Task brief →
Continue the Magic cube card reviews below, starting right after their final sentence.

Given text →

The adventure has been made sorcery speed as it was quite unreasonable otherwise. Now the card is generally pretty fair but quite interesting. Incubate is a versatile mechanic allowing you protection against mass removal and has both counters and artifact synergies. The typical case for this guy is Spawn with X = 1 on turn two then flop this out turn three with an attack the following turn making you incubate token at least a 3/3. This still isn't wild value, seven mana for a 2/4 and a 3/3 is nothing to write home about, even if that 2/4 is a bit proliferaty. What makes this card good is not the raw power level but the versatility. You can curve pretty well with a single card. You can save the incubate token for a long game. You can skip it altogether should you have a better selection of things to key off the proliferate. Later on Spawn simply acts as an impressive mana sink. You get a sizeable threat and that keeps the card pretty relevant and useful throughout. Not a bomb but a card with a lot going on. 





Vernal Vernon

Power 7.5

Design 8

I didn't have many depictions of treefolk I wanted to use and I had a surprising number of treefolk designed. This art has such a silly face I think it commands a somewhat silly name. Although verging on an Un-set aesthetic I am very fond of this one and I certainly love playing it. Of all the cards to have this is the one making me keen to go mono green. Double mana is just a great time. There is enough ways to draw and sink mana, and green is already looking to do that sort of thing as it is a typically rampy colour. Vernon is just a natural fit in green. He is also the most flavourful of the mana doubling cards with the likes of Vernal Bloom and Nissa Who Shakes the World providing precident. I wanted to give them all a reasonable chance of living and so this wound up as a 2/5. I am not sure I care enough to tweak it but I probably would make it a 2/4 if I were to make it again. It is powerful enough and a 2/4 reach is so much more iconically green. 





Visions

Power 6

Design 5

Strictly better Sleight of Hand, a card I rate and play highly in all other forms of cube. Despite being better than a good card in a higher powered format this got very limited play in my homemade cube. There was just enough consistency baked into stuff that this sort of thing wasn't bridging a very large gap. I had used various forms of cycling and bolted on enough scrying, enough Lay of the Land effects, that a little bit of cheap cantrip card quality doesn't offer a lot. Where total power in a deck actually counts for something there starts to be a more real cost to playing card quality effects. I like the look and feel of this one and so would like to buff it to playable. Blue is a touch shorter on instant card quality than I would like and I think this is the most reasonable candidate for that buff. I am just not entirely sure I am comfortable making a card so obviously above the power level of where real magic is at.

Stored data →
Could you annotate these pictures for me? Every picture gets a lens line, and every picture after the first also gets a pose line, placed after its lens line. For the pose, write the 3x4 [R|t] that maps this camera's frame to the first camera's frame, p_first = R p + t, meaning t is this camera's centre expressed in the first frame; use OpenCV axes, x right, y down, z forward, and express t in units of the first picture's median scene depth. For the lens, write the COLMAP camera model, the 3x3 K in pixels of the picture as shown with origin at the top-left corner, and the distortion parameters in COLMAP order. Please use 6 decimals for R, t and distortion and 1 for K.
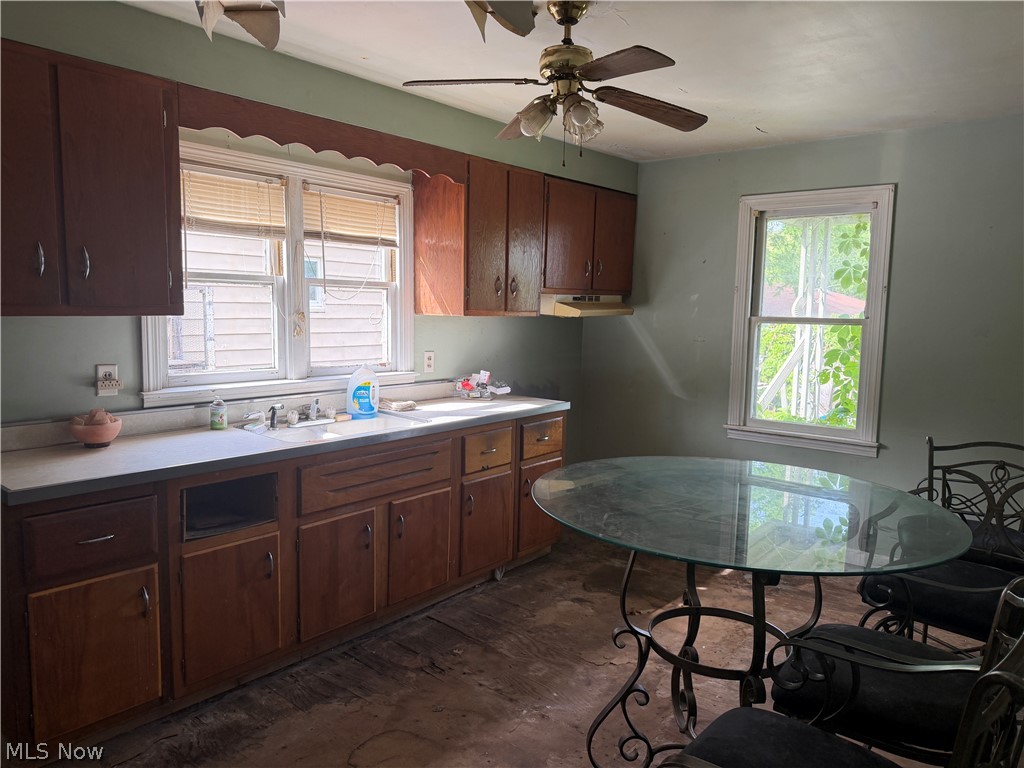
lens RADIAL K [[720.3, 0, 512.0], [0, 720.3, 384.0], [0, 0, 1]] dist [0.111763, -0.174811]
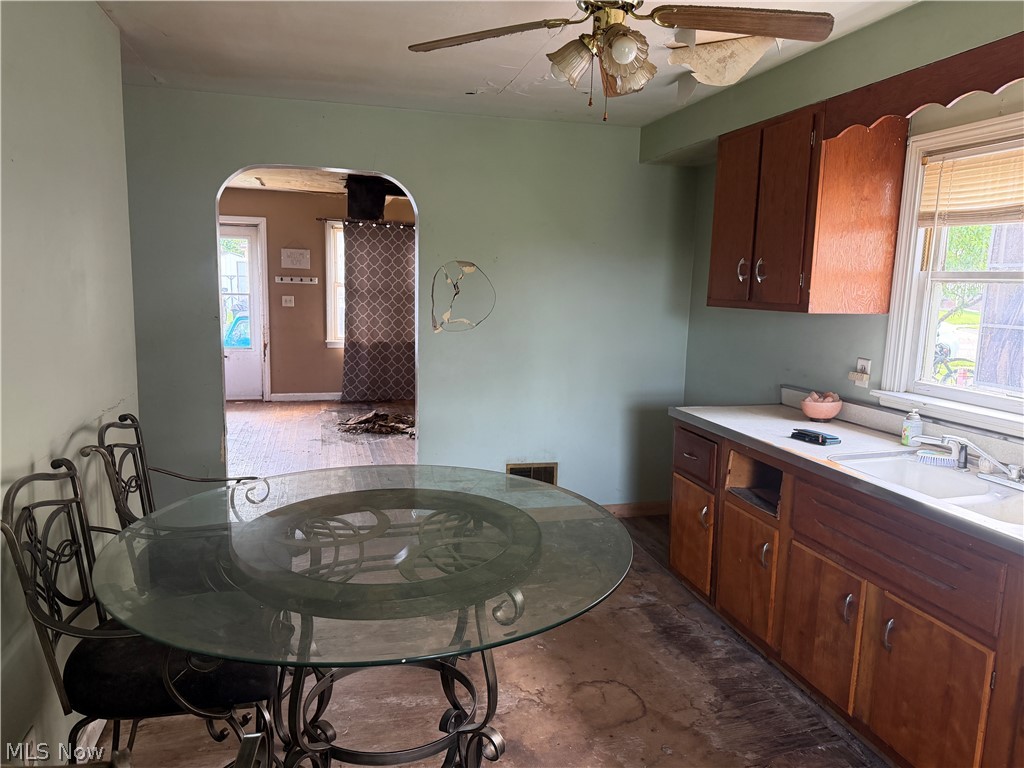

Exercise answer →
Viti Levu (cut)

Power 5

Design 4





Vizier of the Flicker (banned)

Power 8

Design 2

This was really tedious and powerful. It had to be killed, twice. It was like a Mother of Runes but proactive as well. Not only does this protect other dorks but it is giving you endless EtB triggers which can all but lock people out of the game. This was not a good candidate for a card to give embalm. I heavily reworked this into a companion with a whole lot less power than this. It still wants killing but you only have to do it once and you have a lot more time and usually warning before doing so. This was too powerful while also having a less than favourable play pattern. Easy and welcome ban. Didn't like the flavour of the card much either, lazy naming harmed the likability. 




Void Muncher (reworked)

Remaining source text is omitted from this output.